*Work required*. Nothing in the data may change. Copy all of it exactly.

*Materials provided*.
>>>>>
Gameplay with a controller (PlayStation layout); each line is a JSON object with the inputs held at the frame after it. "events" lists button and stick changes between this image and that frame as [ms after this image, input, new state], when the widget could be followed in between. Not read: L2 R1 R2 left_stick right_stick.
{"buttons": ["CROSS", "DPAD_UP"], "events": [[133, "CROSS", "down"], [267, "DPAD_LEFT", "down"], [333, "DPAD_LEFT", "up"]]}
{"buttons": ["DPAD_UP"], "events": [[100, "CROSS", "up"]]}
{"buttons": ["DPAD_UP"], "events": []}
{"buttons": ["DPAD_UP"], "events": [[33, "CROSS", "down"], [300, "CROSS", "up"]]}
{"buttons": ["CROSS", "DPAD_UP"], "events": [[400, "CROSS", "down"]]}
<<<<<
*Exercise result*.
Gameplay with a controller (PlayStation layout); each line is a JSON object with the inputs held at the frame after it. "events" lists button and stick changes between this image and that frame as [ms after this image, input, new state], when the widget could be followed in between. Not read: L2 R1 R2 left_stick right_stick.
{"buttons": ["CROSS", "DPAD_UP"], "events": [[133, "CROSS", "down"], [267, "DPAD_LEFT", "down"], [333, "DPAD_LEFT", "up"]]}
{"buttons": ["DPAD_UP"], "events": [[100, "CROSS", "up"]]}
{"buttons": ["DPAD_UP"], "events": []}
{"buttons": ["DPAD_UP"], "events": [[33, "CROSS", "down"], [300, "CROSS", "up"]]}
{"buttons": ["CROSS", "DPAD_UP"], "events": [[400, "CROSS", "down"]]}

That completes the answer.